***** EXERCISE DATA
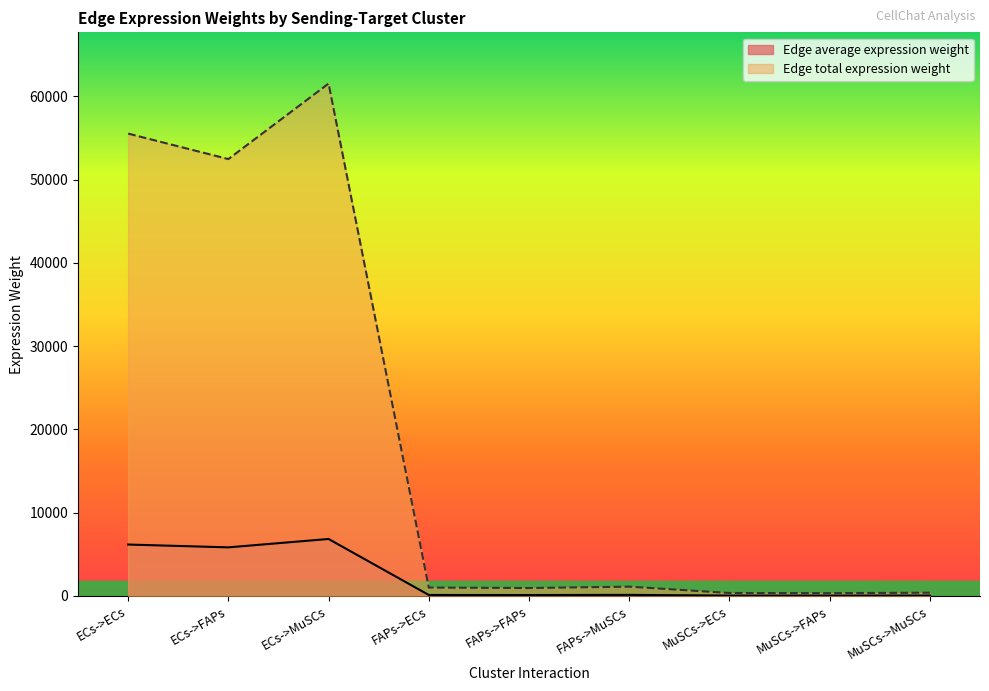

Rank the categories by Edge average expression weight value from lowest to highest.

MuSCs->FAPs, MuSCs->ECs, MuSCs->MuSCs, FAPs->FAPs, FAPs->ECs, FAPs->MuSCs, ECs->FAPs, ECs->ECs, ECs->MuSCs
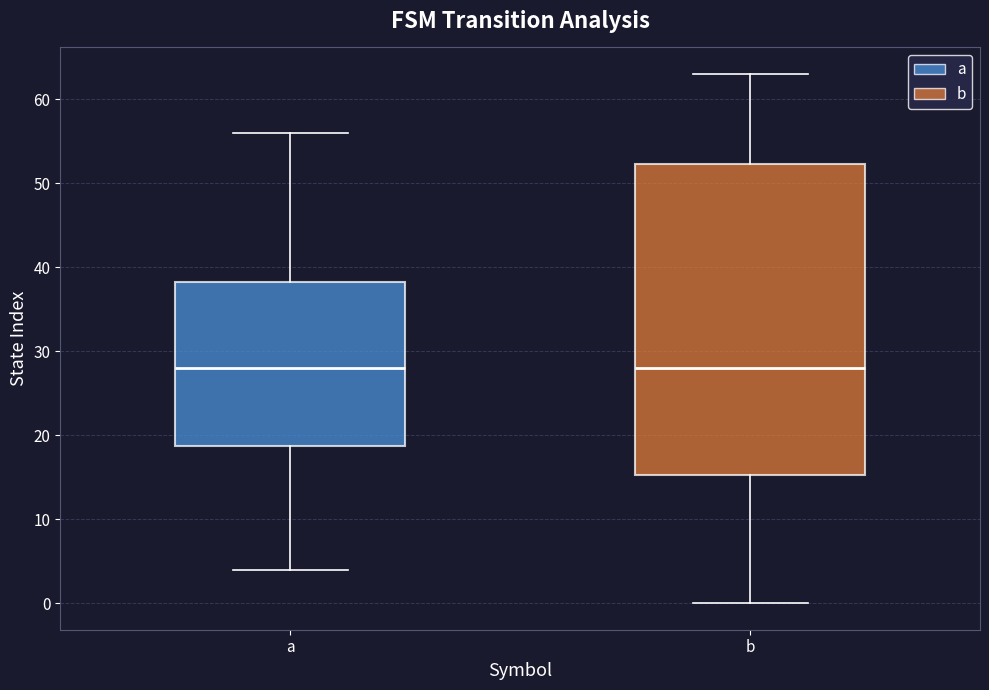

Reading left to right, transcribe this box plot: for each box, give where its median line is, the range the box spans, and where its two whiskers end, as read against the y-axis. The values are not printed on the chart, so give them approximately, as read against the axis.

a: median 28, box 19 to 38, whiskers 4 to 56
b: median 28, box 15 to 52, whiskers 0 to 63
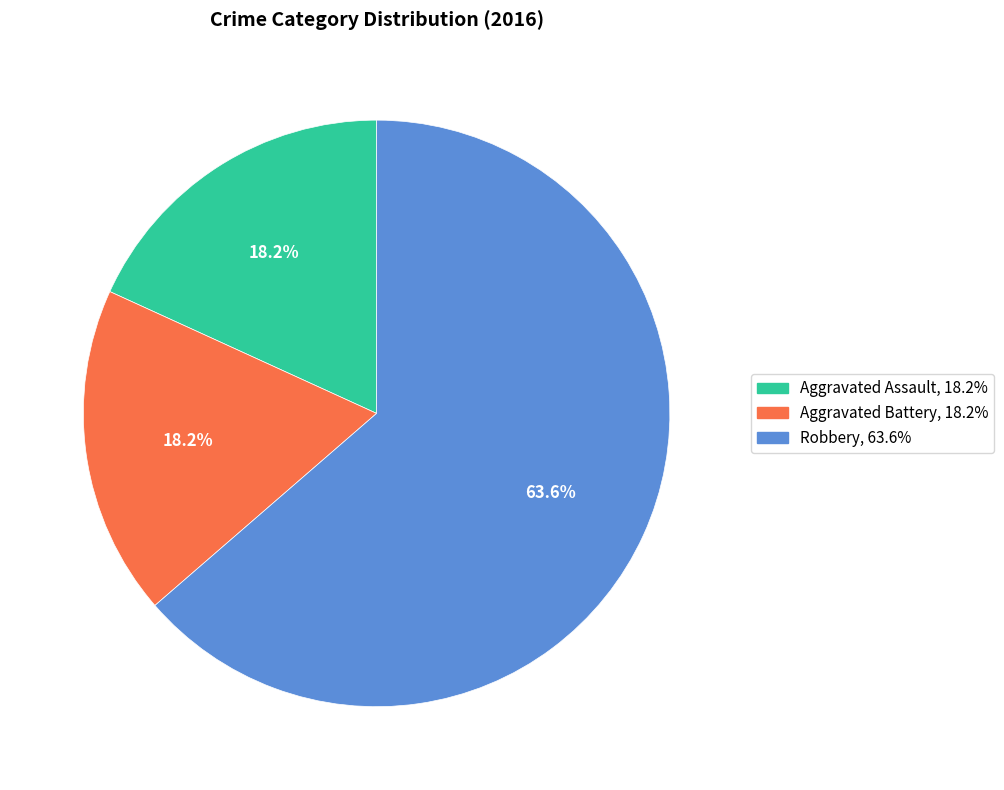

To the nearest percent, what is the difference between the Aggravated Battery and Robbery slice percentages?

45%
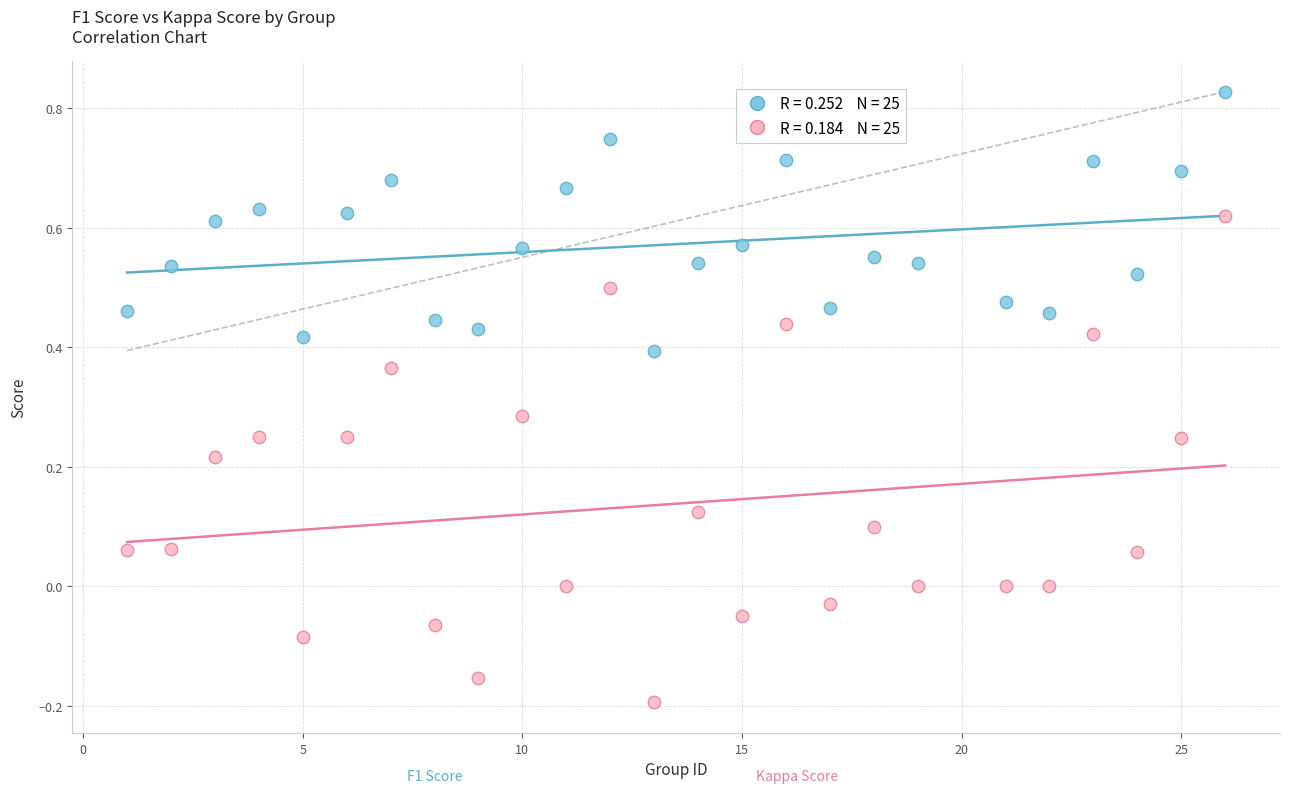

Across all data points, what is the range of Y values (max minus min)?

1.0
**********
WHAT TO PRODUCE
Copy the records above word for word, leaving out the pictures.

RESPONSE FOR THIS EXERCISE
Rank the categories by Edge average expression weight value from lowest to highest.

MuSCs->FAPs, MuSCs->ECs, MuSCs->MuSCs, FAPs->FAPs, FAPs->ECs, FAPs->MuSCs, ECs->FAPs, ECs->ECs, ECs->MuSCs

Reading left to right, transcribe this box plot: for each box, give where its median line is, the range the box spans, and where its two whiskers end, as read against the y-axis. The values are not printed on the chart, so give them approximately, as read against the axis.

a: median 28, box 19 to 38, whiskers 4 to 56
b: median 28, box 15 to 52, whiskers 0 to 63

To the nearest percent, what is the difference between the Aggravated Battery and Robbery slice percentages?

45%

Across all data points, what is the range of Y values (max minus min)?

1.0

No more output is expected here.